◆ **Directions**:
Exactly reproduce the lines beginning with the line that includes "我們仍在為此零件新增規格。" and ending with the last line of the data.

◆ ◆ ◆

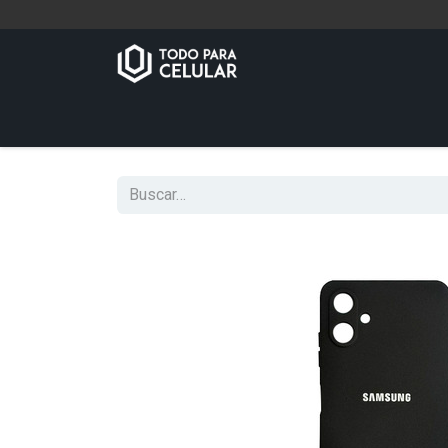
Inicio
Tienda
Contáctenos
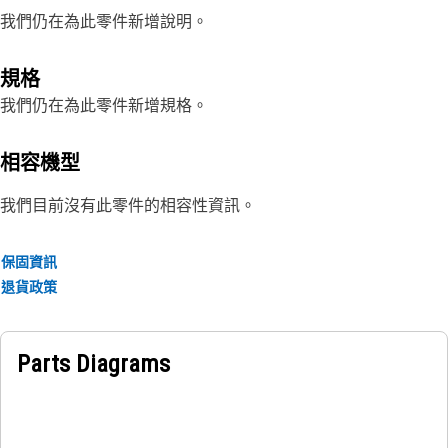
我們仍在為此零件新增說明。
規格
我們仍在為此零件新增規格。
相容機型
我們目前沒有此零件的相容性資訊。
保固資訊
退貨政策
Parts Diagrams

◆ ◆ ◆

◆ **Task solution**:
我們仍在為此零件新增規格。
相容機型
我們目前沒有此零件的相容性資訊。
保固資訊
退貨政策
Parts Diagrams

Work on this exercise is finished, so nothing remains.